DATA TO PROCESS
_ _ _ _ _ _ _

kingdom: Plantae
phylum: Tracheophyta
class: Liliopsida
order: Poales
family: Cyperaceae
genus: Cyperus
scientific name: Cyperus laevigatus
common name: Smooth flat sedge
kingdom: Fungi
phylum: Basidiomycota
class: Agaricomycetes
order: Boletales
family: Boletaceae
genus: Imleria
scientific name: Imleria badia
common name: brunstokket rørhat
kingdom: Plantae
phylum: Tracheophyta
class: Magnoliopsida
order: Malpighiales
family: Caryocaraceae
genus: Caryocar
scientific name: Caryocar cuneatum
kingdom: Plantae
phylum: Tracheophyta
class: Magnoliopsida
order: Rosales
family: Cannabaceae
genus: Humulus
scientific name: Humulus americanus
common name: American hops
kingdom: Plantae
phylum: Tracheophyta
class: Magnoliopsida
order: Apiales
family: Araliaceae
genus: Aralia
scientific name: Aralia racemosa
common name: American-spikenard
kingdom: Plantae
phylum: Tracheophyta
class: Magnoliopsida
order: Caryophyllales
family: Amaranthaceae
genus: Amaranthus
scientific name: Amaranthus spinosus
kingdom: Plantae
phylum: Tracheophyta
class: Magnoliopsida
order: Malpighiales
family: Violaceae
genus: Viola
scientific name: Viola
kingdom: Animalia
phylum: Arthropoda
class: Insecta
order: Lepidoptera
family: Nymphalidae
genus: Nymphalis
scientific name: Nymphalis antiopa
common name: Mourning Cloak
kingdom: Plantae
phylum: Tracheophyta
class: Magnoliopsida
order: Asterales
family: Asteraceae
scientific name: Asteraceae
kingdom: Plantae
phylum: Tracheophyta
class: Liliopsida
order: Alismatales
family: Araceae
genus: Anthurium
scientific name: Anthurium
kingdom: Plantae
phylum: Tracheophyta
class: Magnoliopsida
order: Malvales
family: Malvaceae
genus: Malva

_ _ _ _ _ _ _

Update everything from the start of the data down to the line containing "scientific name: Asteraceae", replacing "common name" with "vernacular name" and leaving all else unchanged.

SOLUTION
kingdom: Plantae
phylum: Tracheophyta
class: Liliopsida
order: Poales
family: Cyperaceae
genus: Cyperus
scientific name: Cyperus laevigatus
vernacular name: Smooth flat sedge
kingdom: Fungi
phylum: Basidiomycota
class: Agaricomycetes
order: Boletales
family: Boletaceae
genus: Imleria
scientific name: Imleria badia
vernacular name: brunstokket rørhat
kingdom: Plantae
phylum: Tracheophyta
class: Magnoliopsida
order: Malpighiales
family: Caryocaraceae
genus: Caryocar
scientific name: Caryocar cuneatum
kingdom: Plantae
phylum: Tracheophyta
class: Magnoliopsida
order: Rosales
family: Cannabaceae
genus: Humulus
scientific name: Humulus americanus
vernacular name: American hops
kingdom: Plantae
phylum: Tracheophyta
class: Magnoliopsida
order: Apiales
family: Araliaceae
genus: Aralia
scientific name: Aralia racemosa
vernacular name: American-spikenard
kingdom: Plantae
phylum: Tracheophyta
class: Magnoliopsida
order: Caryophyllales
family: Amaranthaceae
genus: Amaranthus
scientific name: Amaranthus spinosus
kingdom: Plantae
phylum: Tracheophyta
class: Magnoliopsida
order: Malpighiales
family: Violaceae
genus: Viola
scientific name: Viola
kingdom: Animalia
phylum: Arthropoda
class: Insecta
order: Lepidoptera
family: Nymphalidae
genus: Nymphalis
scientific name: Nymphalis antiopa
vernacular name: Mourning Cloak
kingdom: Plantae
phylum: Tracheophyta
class: Magnoliopsida
order: Asterales
family: Asteraceae
scientific name: Asteraceae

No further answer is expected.